***** MATERIAL PROVIDED

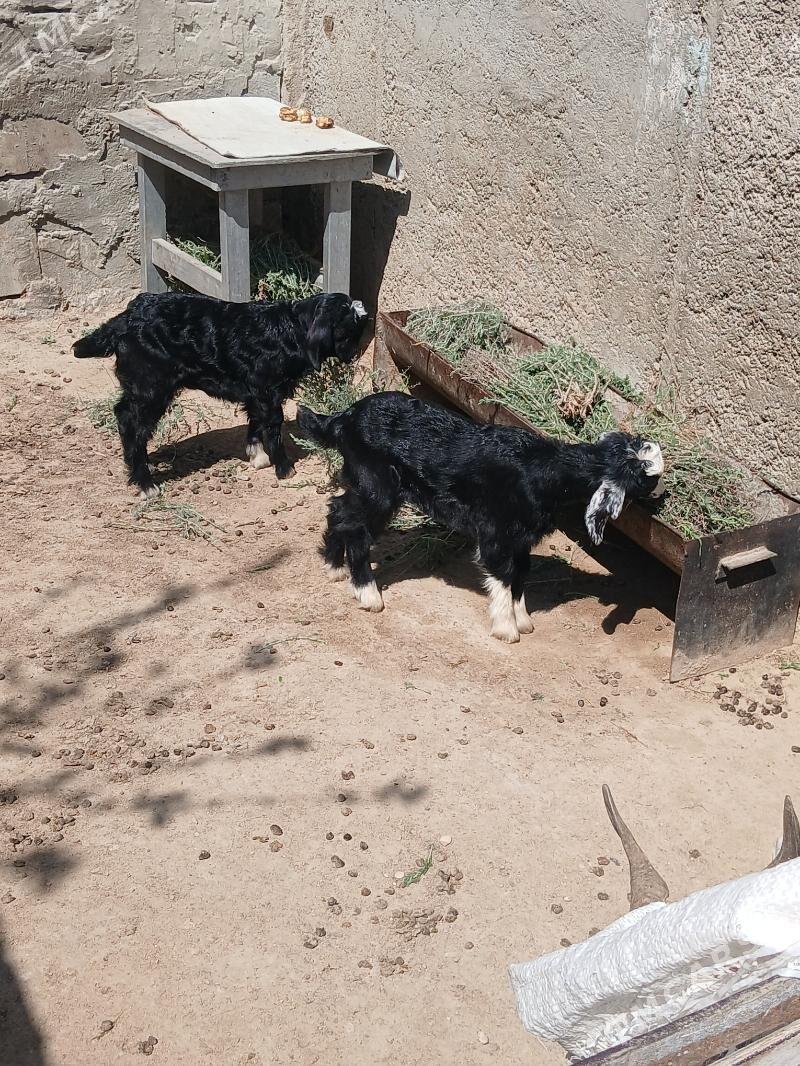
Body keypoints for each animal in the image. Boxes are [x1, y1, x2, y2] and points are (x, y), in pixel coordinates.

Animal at [73, 290, 369, 497]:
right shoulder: (268, 390)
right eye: (348, 333)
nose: (355, 356)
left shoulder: (255, 391)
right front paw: (284, 468)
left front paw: (256, 455)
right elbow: (272, 425)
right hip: (151, 384)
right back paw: (145, 482)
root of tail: (128, 317)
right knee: (131, 422)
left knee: (123, 412)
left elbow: (255, 420)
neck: (290, 329)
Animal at [297, 391, 664, 642]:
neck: (544, 469)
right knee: (357, 528)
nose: (662, 493)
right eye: (646, 477)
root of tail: (343, 418)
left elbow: (521, 574)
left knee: (339, 510)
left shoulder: (522, 539)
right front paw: (507, 629)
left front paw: (523, 619)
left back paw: (334, 567)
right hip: (378, 487)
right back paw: (368, 594)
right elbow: (503, 574)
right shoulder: (497, 533)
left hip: (362, 482)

**********

WHAT IS BEING ASKED >> The records above need to be copied exactly, though not their pictures.

ANSWER >>
Body keypoints for each animal in the image. Boxes are [x1, y1, x2, y2] and points are (x, y), in pixel coordinates.

Animal at [73, 290, 369, 497]:
right shoulder: (268, 390)
right eye: (348, 333)
nose: (355, 356)
left shoulder: (255, 391)
right front paw: (284, 468)
left front paw: (256, 455)
right elbow: (272, 425)
right hip: (151, 384)
right back paw: (145, 482)
root of tail: (128, 317)
right knee: (131, 422)
left knee: (123, 412)
left elbow: (255, 420)
neck: (290, 329)
Animal at [297, 391, 664, 642]:
neck: (544, 469)
right knee: (357, 528)
nose: (662, 493)
right eye: (646, 477)
root of tail: (343, 418)
left elbow: (521, 574)
left knee: (339, 510)
left shoulder: (522, 539)
right front paw: (507, 629)
left front paw: (523, 619)
left back paw: (334, 567)
right hip: (378, 487)
right back paw: (368, 594)
right elbow: (503, 574)
right shoulder: (497, 533)
left hip: (362, 482)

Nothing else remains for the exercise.